**PROBLEM REQUIREMENTS:**
Print out each record below, unaltered and complete, without its images.

(Stored items)
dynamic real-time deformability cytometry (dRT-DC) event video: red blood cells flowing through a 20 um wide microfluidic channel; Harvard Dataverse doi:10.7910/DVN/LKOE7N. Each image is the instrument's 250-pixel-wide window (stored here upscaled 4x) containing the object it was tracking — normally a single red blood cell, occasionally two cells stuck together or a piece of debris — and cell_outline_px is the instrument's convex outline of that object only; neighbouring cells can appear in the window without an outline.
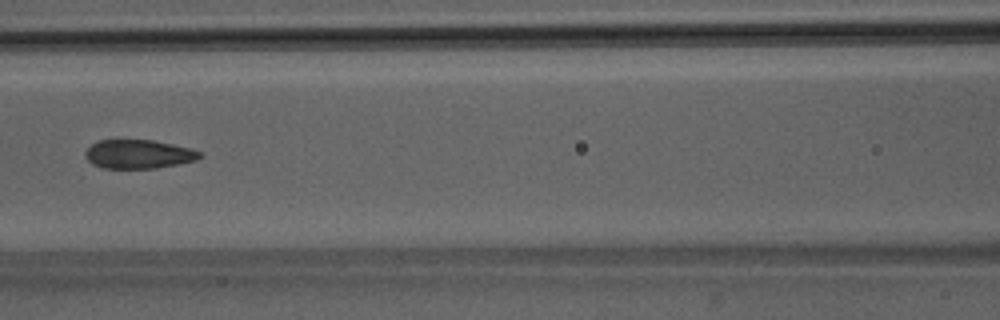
{"species": "Egyptian fruit bat (a non-hibernating species)", "species_latin": "Rousettus aegyptiacus", "temperature_condition": "room temperature", "stored_images_in_passage": 5, "camera_frame_rate_fps": 3000, "um_per_image_px": 0.085, "animal": {"sex": "male"}, "frame": {"image": 1, "passage_image": 5, "time_ms": 4.333, "image_size_px": [1000, 320], "cell_outline_px": [[204, 156], [196, 160], [180, 164], [156, 168], [100, 168], [92, 164], [84, 156], [84, 152], [96, 140], [152, 140], [192, 148], [200, 152]], "centroid_in_image_um": [11.78, 13.1], "position_along_channel_um": 154.8, "area_um2": 19.42}}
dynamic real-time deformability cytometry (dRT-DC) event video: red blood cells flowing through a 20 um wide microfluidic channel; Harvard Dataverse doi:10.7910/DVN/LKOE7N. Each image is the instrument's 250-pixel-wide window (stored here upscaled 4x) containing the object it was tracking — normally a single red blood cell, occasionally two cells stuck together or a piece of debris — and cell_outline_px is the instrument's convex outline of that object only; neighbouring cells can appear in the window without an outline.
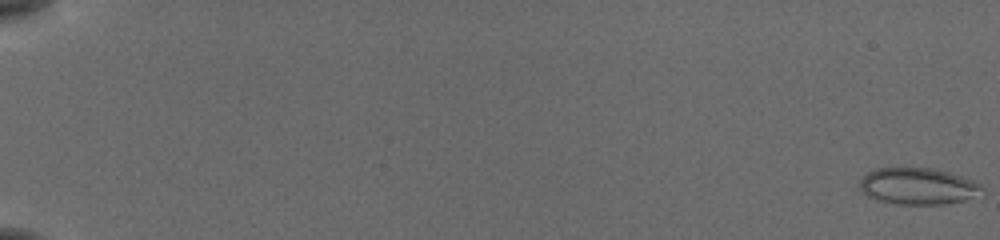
{"species": "common noctule bat (a hibernating species)", "species_latin": "Nyctalus noctula", "temperature_condition": "cold", "stored_images_in_passage": 57, "camera_frame_rate_fps": 3000, "um_per_image_px": 0.085, "animal": {"sex": "female", "body_mass_g": 19.5, "forearm_length_mm": 54.1}, "frame": {"image": 1, "passage_image": 1, "time_ms": 0.0, "image_size_px": [1000, 240], "cell_outline_px": [[980, 188], [972, 196], [964, 200], [944, 204], [896, 204], [876, 200], [868, 196], [860, 188], [860, 180], [868, 172], [876, 168], [932, 168], [948, 172], [972, 180], [980, 184]], "centroid_in_image_um": [77.94, 15.82], "position_along_channel_um": 7.1, "area_um2": 25.55}}
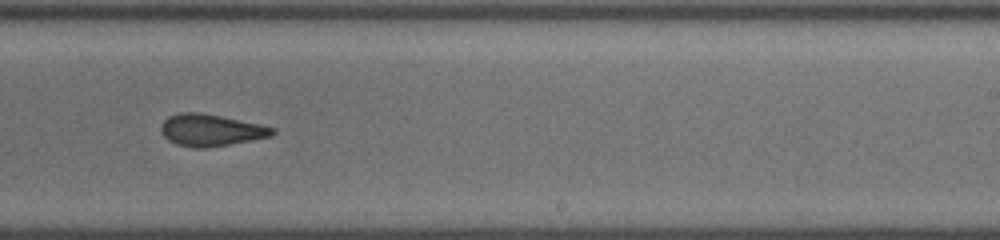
{"frame": {"image": 2, "passage_image": 38, "time_ms": 12.333, "image_size_px": [1000, 240], "cell_outline_px": [[276, 132], [272, 136], [252, 140], [204, 148], [192, 148], [176, 144], [168, 140], [160, 132], [160, 128], [164, 120], [168, 116], [180, 112], [200, 112], [260, 124], [276, 128]], "centroid_in_image_um": [17.91, 11.06], "position_along_channel_um": 271.1, "area_um2": 20.75}}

**EXPECTED ANSWER:**
dynamic real-time deformability cytometry (dRT-DC) event video: red blood cells flowing through a 20 um wide microfluidic channel; Harvard Dataverse doi:10.7910/DVN/LKOE7N. Each image is the instrument's 250-pixel-wide window (stored here upscaled 4x) containing the object it was tracking — normally a single red blood cell, occasionally two cells stuck together or a piece of debris — and cell_outline_px is the instrument's convex outline of that object only; neighbouring cells can appear in the window without an outline.
{"species": "Egyptian fruit bat (a non-hibernating species)", "species_latin": "Rousettus aegyptiacus", "temperature_condition": "room temperature", "stored_images_in_passage": 5, "camera_frame_rate_fps": 3000, "um_per_image_px": 0.085, "animal": {"sex": "male"}, "frame": {"image": 1, "passage_image": 5, "time_ms": 4.333, "image_size_px": [1000, 320], "cell_outline_px": [[204, 156], [196, 160], [180, 164], [156, 168], [100, 168], [92, 164], [84, 156], [84, 152], [96, 140], [152, 140], [192, 148], [200, 152]], "centroid_in_image_um": [11.78, 13.1], "position_along_channel_um": 154.8, "area_um2": 19.42}}
dynamic real-time deformability cytometry (dRT-DC) event video: red blood cells flowing through a 20 um wide microfluidic channel; Harvard Dataverse doi:10.7910/DVN/LKOE7N. Each image is the instrument's 250-pixel-wide window (stored here upscaled 4x) containing the object it was tracking — normally a single red blood cell, occasionally two cells stuck together or a piece of debris — and cell_outline_px is the instrument's convex outline of that object only; neighbouring cells can appear in the window without an outline.
{"species": "common noctule bat (a hibernating species)", "species_latin": "Nyctalus noctula", "temperature_condition": "cold", "stored_images_in_passage": 57, "camera_frame_rate_fps": 3000, "um_per_image_px": 0.085, "animal": {"sex": "female", "body_mass_g": 19.5, "forearm_length_mm": 54.1}, "frame": {"image": 1, "passage_image": 1, "time_ms": 0.0, "image_size_px": [1000, 240], "cell_outline_px": [[980, 188], [972, 196], [964, 200], [944, 204], [896, 204], [876, 200], [868, 196], [860, 188], [860, 180], [868, 172], [876, 168], [932, 168], [948, 172], [972, 180], [980, 184]], "centroid_in_image_um": [77.94, 15.82], "position_along_channel_um": 7.1, "area_um2": 25.55}}
{"frame": {"image": 2, "passage_image": 38, "time_ms": 12.333, "image_size_px": [1000, 240], "cell_outline_px": [[276, 132], [272, 136], [252, 140], [204, 148], [192, 148], [176, 144], [168, 140], [160, 132], [160, 128], [164, 120], [168, 116], [180, 112], [200, 112], [260, 124], [276, 128]], "centroid_in_image_um": [17.91, 11.06], "position_along_channel_um": 271.1, "area_um2": 20.75}}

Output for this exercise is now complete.